The black liquid rubber sealer actually sealed the CV ribbed rubber boots really good enough to hold in grease and keep out water even with the CV boot flexing if the previous rubber damage was not real severe for long time so as I did not have to make immediate repairs.
 
Okie. Luckily it wasn't torn in a critical area. Good tip to know!!!

Sitting there, the saw does not nessecarily keep leaking... but it does leak awhile after operation.... I disagree with the fact that over oiling is better. There is a point where the oil sludge becomes problematic and plugs up the saw like this one. The plus side... This is the same bar on a saw thats been used for 20 years or more haha. I don't know.

Boomer...Yes dad loves this saw. When it broke he replaced with an MS290 but he much preferred this one still. Someone stole the 290 so now he has a saw again for 20 years hopefully.
 
Just to follow up on this thread.

Dad is still running and LOVING this saw to bits- its a strong performer.
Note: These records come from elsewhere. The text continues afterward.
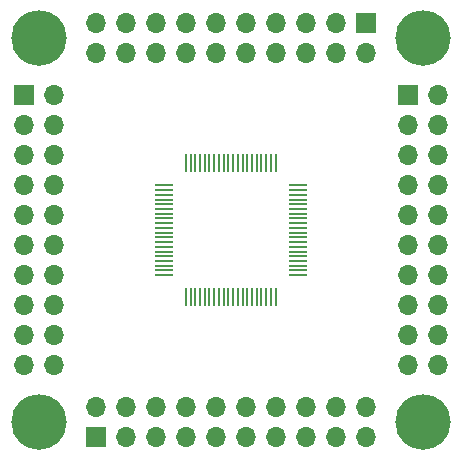
<source format=gts>
%TF.GenerationSoftware,KiCad,Pcbnew,6.0.0*%
%TF.CreationDate,2022-01-11T23:33:24+00:00*%
%TF.ProjectId,qfp-80-breakout,7166702d-3830-42d6-9272-65616b6f7574,rev?*%
%TF.SameCoordinates,Original*%
%TF.FileFunction,Soldermask,Top*%
%TF.FilePolarity,Negative*%
%FSLAX46Y46*%
G04 Gerber Fmt 4.6, Leading zero omitted, Abs format (unit mm)*
G04 Created by KiCad (PCBNEW 6.0.0) date 2022-01-11 23:33:24*
%MOMM*%
%LPD*%
G01*
G04 APERTURE LIST*
G04 Aperture macros list*
%AMRoundRect*
0 Rectangle with rounded corners*
0 $1 Rounding radius*
0 $2 $3 $4 $5 $6 $7 $8 $9 X,Y pos of 4 corners*
0 Add a 4 corners polygon primitive as box body*
4,1,4,$2,$3,$4,$5,$6,$7,$8,$9,$2,$3,0*
0 Add four circle primitives for the rounded corners*
1,1,$1+$1,$2,$3*
1,1,$1+$1,$4,$5*
1,1,$1+$1,$6,$7*
1,1,$1+$1,$8,$9*
0 Add four rect primitives between the rounded corners*
20,1,$1+$1,$2,$3,$4,$5,0*
20,1,$1+$1,$4,$5,$6,$7,0*
20,1,$1+$1,$6,$7,$8,$9,0*
20,1,$1+$1,$8,$9,$2,$3,0*%
G04 Aperture macros list end*
%ADD10O,1.700000X1.700000*%
%ADD11R,1.700000X1.700000*%
%ADD12C,4.700000*%
%ADD13RoundRect,0.062500X-0.062500X-0.675000X0.062500X-0.675000X0.062500X0.675000X-0.062500X0.675000X0*%
%ADD14RoundRect,0.062500X-0.675000X-0.062500X0.675000X-0.062500X0.675000X0.062500X-0.675000X0.062500X0*%
G04 APERTURE END LIST*
D10*
%TO.C,REF\u002A\u002A*%
X171196000Y-121920000D03*
X168656000Y-121920000D03*
X171196000Y-119380000D03*
X168656000Y-119380000D03*
X171196000Y-116840000D03*
X168656000Y-116840000D03*
X171196000Y-114300000D03*
X168656000Y-114300000D03*
X171196000Y-111760000D03*
X168656000Y-111760000D03*
X171196000Y-109220000D03*
X168656000Y-109220000D03*
X171196000Y-106680000D03*
X168656000Y-106680000D03*
X171196000Y-104140000D03*
X168656000Y-104140000D03*
X171196000Y-101600000D03*
X168656000Y-101600000D03*
X171196000Y-99060000D03*
D11*
X168656000Y-99060000D03*
%TD*%
D10*
%TO.C,REF\u002A\u002A*%
X197612000Y-125476000D03*
X197612000Y-128016000D03*
X195072000Y-125476000D03*
X195072000Y-128016000D03*
X192532000Y-125476000D03*
X192532000Y-128016000D03*
X189992000Y-125476000D03*
X189992000Y-128016000D03*
X187452000Y-125476000D03*
X187452000Y-128016000D03*
X184912000Y-125476000D03*
X184912000Y-128016000D03*
X182372000Y-125476000D03*
X182372000Y-128016000D03*
X179832000Y-125476000D03*
X179832000Y-128016000D03*
X177292000Y-125476000D03*
X177292000Y-128016000D03*
X174752000Y-125476000D03*
D11*
X174752000Y-128016000D03*
%TD*%
D10*
%TO.C,REF\u002A\u002A*%
X174752000Y-95504000D03*
X174752000Y-92964000D03*
X177292000Y-95504000D03*
X177292000Y-92964000D03*
X179832000Y-95504000D03*
X179832000Y-92964000D03*
X182372000Y-95504000D03*
X182372000Y-92964000D03*
X184912000Y-95504000D03*
X184912000Y-92964000D03*
X187452000Y-95504000D03*
X187452000Y-92964000D03*
X189992000Y-95504000D03*
X189992000Y-92964000D03*
X192532000Y-95504000D03*
X192532000Y-92964000D03*
X195072000Y-95504000D03*
X195072000Y-92964000D03*
X197612000Y-95504000D03*
D11*
X197612000Y-92964000D03*
%TD*%
D10*
%TO.C,REF\u002A\u002A*%
X203708000Y-121920000D03*
X201168000Y-121920000D03*
X203708000Y-119380000D03*
X201168000Y-119380000D03*
X203708000Y-116840000D03*
X201168000Y-116840000D03*
X203708000Y-114300000D03*
X201168000Y-114300000D03*
X203708000Y-111760000D03*
X201168000Y-111760000D03*
X203708000Y-109220000D03*
X201168000Y-109220000D03*
X203708000Y-106680000D03*
X201168000Y-106680000D03*
X203708000Y-104140000D03*
X201168000Y-104140000D03*
X203708000Y-101600000D03*
X201168000Y-101600000D03*
X203708000Y-99060000D03*
D11*
X201168000Y-99060000D03*
%TD*%
D12*
%TO.C,REF\u002A\u002A*%
X169926000Y-126746000D03*
%TD*%
%TO.C,REF\u002A\u002A*%
X202438000Y-126746000D03*
%TD*%
%TO.C,REF\u002A\u002A*%
X202438000Y-94234000D03*
%TD*%
%TO.C,REF\u002A\u002A*%
X169926000Y-94234000D03*
%TD*%
D13*
%TO.C,QFP-80*%
X182382000Y-104827500D03*
X182782000Y-104827500D03*
X183182000Y-104827500D03*
X183582000Y-104827500D03*
X183982000Y-104827500D03*
X184382000Y-104827500D03*
X184782000Y-104827500D03*
X185182000Y-104827500D03*
X185582000Y-104827500D03*
X185982000Y-104827500D03*
X186382000Y-104827500D03*
X186782000Y-104827500D03*
X187182000Y-104827500D03*
X187582000Y-104827500D03*
X187982000Y-104827500D03*
X188382000Y-104827500D03*
X188782000Y-104827500D03*
X189182000Y-104827500D03*
X189582000Y-104827500D03*
X189982000Y-104827500D03*
D14*
X191844500Y-106690000D03*
X191844500Y-107090000D03*
X191844500Y-107490000D03*
X191844500Y-107890000D03*
X191844500Y-108290000D03*
X191844500Y-108690000D03*
X191844500Y-109090000D03*
X191844500Y-109490000D03*
X191844500Y-109890000D03*
X191844500Y-110290000D03*
X191844500Y-110690000D03*
X191844500Y-111090000D03*
X191844500Y-111490000D03*
X191844500Y-111890000D03*
X191844500Y-112290000D03*
X191844500Y-112690000D03*
X191844500Y-113090000D03*
X191844500Y-113490000D03*
X191844500Y-113890000D03*
X191844500Y-114290000D03*
D13*
X189982000Y-116152500D03*
X189582000Y-116152500D03*
X189182000Y-116152500D03*
X188782000Y-116152500D03*
X188382000Y-116152500D03*
X187982000Y-116152500D03*
X187582000Y-116152500D03*
X187182000Y-116152500D03*
X186782000Y-116152500D03*
X186382000Y-116152500D03*
X185982000Y-116152500D03*
X185582000Y-116152500D03*
X185182000Y-116152500D03*
X184782000Y-116152500D03*
X184382000Y-116152500D03*
X183982000Y-116152500D03*
X183582000Y-116152500D03*
X183182000Y-116152500D03*
X182782000Y-116152500D03*
X182382000Y-116152500D03*
D14*
X180519500Y-114290000D03*
X180519500Y-113890000D03*
X180519500Y-113490000D03*
X180519500Y-113090000D03*
X180519500Y-112690000D03*
X180519500Y-112290000D03*
X180519500Y-111890000D03*
X180519500Y-111490000D03*
X180519500Y-111090000D03*
X180519500Y-110690000D03*
X180519500Y-110290000D03*
X180519500Y-109890000D03*
X180519500Y-109490000D03*
X180519500Y-109090000D03*
X180519500Y-108690000D03*
X180519500Y-108290000D03*
X180519500Y-107890000D03*
X180519500Y-107490000D03*
X180519500Y-107090000D03*
X180519500Y-106690000D03*
%TD*%
M02*

</source>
However, the saw has big problems with not starting when "hot"or after refueling.

The problem is, the fuel tank leaks because of the poorly fitting lines and fouls out the ignition switch grounding the saw. Once the area has some time to dry, it comes back to life no problem. We've taken to just fueling it in half tanks at this point.

Just wondering if anyone has a suggestion for a sealant for the lines that will hold up in this environment. I still have some of the gasket dressing and sealant I used on the intake boot tear I was going to try.
 
Just to follow up on this thread.

Dad is still running and LOVING this saw to bits- its a strong performer. However, the saw has big problems with not starting when "hot"or after refueling.

The problem is, the fuel tank leaks because of the poorly fitting lines and fouls out the ignition switch grounding the saw. Once the area has some time to dry, it comes back to life no problem. We've taken to just fueling it in half tanks at this point.
Use the correct size lines or something closer. What size line did you use? Where exactly is it leaking from?